WHAT NEEDS TO BE DONE: Starting at the first line and ending at the last, output the data exactly.

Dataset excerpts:
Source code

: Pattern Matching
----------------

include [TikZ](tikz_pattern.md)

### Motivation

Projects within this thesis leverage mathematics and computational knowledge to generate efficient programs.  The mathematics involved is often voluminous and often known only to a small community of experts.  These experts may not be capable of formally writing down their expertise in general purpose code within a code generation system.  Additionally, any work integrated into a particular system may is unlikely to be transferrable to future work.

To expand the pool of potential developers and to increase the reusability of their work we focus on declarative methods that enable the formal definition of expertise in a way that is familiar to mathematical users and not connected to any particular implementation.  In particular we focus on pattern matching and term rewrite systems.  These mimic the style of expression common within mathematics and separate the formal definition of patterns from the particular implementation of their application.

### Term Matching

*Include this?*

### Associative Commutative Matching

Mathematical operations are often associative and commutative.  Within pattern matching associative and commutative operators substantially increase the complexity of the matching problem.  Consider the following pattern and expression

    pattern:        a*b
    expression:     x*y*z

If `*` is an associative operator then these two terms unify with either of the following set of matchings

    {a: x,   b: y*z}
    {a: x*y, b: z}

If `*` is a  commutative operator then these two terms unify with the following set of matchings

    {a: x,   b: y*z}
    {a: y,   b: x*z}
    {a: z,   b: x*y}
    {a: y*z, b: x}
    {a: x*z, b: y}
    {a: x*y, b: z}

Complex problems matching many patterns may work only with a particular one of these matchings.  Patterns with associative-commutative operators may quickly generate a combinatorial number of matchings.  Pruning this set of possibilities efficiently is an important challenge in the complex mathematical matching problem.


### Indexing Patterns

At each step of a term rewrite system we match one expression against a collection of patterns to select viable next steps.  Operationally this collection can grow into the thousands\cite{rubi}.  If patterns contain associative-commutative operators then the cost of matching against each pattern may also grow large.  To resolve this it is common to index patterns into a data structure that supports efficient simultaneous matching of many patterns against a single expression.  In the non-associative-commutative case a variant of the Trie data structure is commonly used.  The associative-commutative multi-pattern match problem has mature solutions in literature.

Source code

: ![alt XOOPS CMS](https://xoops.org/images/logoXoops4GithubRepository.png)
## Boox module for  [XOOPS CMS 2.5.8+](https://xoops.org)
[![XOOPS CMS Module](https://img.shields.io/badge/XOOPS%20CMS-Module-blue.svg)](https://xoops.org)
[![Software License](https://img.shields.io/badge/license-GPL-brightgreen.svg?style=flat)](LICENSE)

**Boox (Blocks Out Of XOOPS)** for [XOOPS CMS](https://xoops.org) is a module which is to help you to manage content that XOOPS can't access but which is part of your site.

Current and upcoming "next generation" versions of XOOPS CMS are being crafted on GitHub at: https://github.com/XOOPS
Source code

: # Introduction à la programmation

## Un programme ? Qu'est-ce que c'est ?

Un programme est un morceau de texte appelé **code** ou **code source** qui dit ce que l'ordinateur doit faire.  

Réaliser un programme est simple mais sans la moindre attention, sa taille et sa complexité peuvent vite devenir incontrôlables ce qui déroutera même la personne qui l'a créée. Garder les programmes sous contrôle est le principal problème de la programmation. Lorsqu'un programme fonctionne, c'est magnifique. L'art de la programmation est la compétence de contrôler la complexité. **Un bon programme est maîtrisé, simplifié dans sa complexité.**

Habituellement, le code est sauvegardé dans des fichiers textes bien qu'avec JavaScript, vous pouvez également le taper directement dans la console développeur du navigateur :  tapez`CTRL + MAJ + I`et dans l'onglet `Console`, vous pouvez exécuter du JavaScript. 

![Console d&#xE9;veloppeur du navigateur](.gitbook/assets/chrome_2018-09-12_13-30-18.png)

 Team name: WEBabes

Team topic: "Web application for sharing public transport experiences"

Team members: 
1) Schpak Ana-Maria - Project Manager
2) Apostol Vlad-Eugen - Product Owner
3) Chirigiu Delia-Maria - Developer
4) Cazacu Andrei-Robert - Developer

ANSWER:
Source code

: Pattern Matching
----------------

include [TikZ](tikz_pattern.md)

### Motivation

Projects within this thesis leverage mathematics and computational knowledge to generate efficient programs.  The mathematics involved is often voluminous and often known only to a small community of experts.  These experts may not be capable of formally writing down their expertise in general purpose code within a code generation system.  Additionally, any work integrated into a particular system may is unlikely to be transferrable to future work.

To expand the pool of potential developers and to increase the reusability of their work we focus on declarative methods that enable the formal definition of expertise in a way that is familiar to mathematical users and not connected to any particular implementation.  In particular we focus on pattern matching and term rewrite systems.  These mimic the style of expression common within mathematics and separate the formal definition of patterns from the particular implementation of their application.

### Term Matching

*Include this?*

### Associative Commutative Matching

Mathematical operations are often associative and commutative.  Within pattern matching associative and commutative operators substantially increase the complexity of the matching problem.  Consider the following pattern and expression

    pattern:        a*b
    expression:     x*y*z

If `*` is an associative operator then these two terms unify with either of the following set of matchings

    {a: x,   b: y*z}
    {a: x*y, b: z}

If `*` is a  commutative operator then these two terms unify with the following set of matchings

    {a: x,   b: y*z}
    {a: y,   b: x*z}
    {a: z,   b: x*y}
    {a: y*z, b: x}
    {a: x*z, b: y}
    {a: x*y, b: z}

Complex problems matching many patterns may work only with a particular one of these matchings.  Patterns with associative-commutative operators may quickly generate a combinatorial number of matchings.  Pruning this set of possibilities efficiently is an important challenge in the complex mathematical matching problem.


### Indexing Patterns

At each step of a term rewrite system we match one expression against a collection of patterns to select viable next steps.  Operationally this collection can grow into the thousands\cite{rubi}.  If patterns contain associative-commutative operators then the cost of matching against each pattern may also grow large.  To resolve this it is common to index patterns into a data structure that supports efficient simultaneous matching of many patterns against a single expression.  In the non-associative-commutative case a variant of the Trie data structure is commonly used.  The associative-commutative multi-pattern match problem has mature solutions in literature.

Source code

: ![alt XOOPS CMS](https://xoops.org/images/logoXoops4GithubRepository.png)
## Boox module for  [XOOPS CMS 2.5.8+](https://xoops.org)
[![XOOPS CMS Module](https://img.shields.io/badge/XOOPS%20CMS-Module-blue.svg)](https://xoops.org)
[![Software License](https://img.shields.io/badge/license-GPL-brightgreen.svg?style=flat)](LICENSE)

**Boox (Blocks Out Of XOOPS)** for [XOOPS CMS](https://xoops.org) is a module which is to help you to manage content that XOOPS can't access but which is part of your site.

Current and upcoming "next generation" versions of XOOPS CMS are being crafted on GitHub at: https://github.com/XOOPS
Source code

: # Introduction à la programmation

## Un programme ? Qu'est-ce que c'est ?

Un programme est un morceau de texte appelé **code** ou **code source** qui dit ce que l'ordinateur doit faire.  

Réaliser un programme est simple mais sans la moindre attention, sa taille et sa complexité peuvent vite devenir incontrôlables ce qui déroutera même la personne qui l'a créée. Garder les programmes sous contrôle est le principal problème de la programmation. Lorsqu'un programme fonctionne, c'est magnifique. L'art de la programmation est la compétence de contrôler la complexité. **Un bon programme est maîtrisé, simplifié dans sa complexité.**

Habituellement, le code est sauvegardé dans des fichiers textes bien qu'avec JavaScript, vous pouvez également le taper directement dans la console développeur du navigateur :  tapez`CTRL + MAJ + I`et dans l'onglet `Console`, vous pouvez exécuter du JavaScript. 

![Console d&#xE9;veloppeur du navigateur](.gitbook/assets/chrome_2018-09-12_13-30-18.png)

 Team name: WEBabes

Team topic: "Web application for sharing public transport experiences"

Team members: 
1) Schpak Ana-Maria - Project Manager
2) Apostol Vlad-Eugen - Product Owner
3) Chirigiu Delia-Maria - Developer
4) Cazacu Andrei-Robert - Developer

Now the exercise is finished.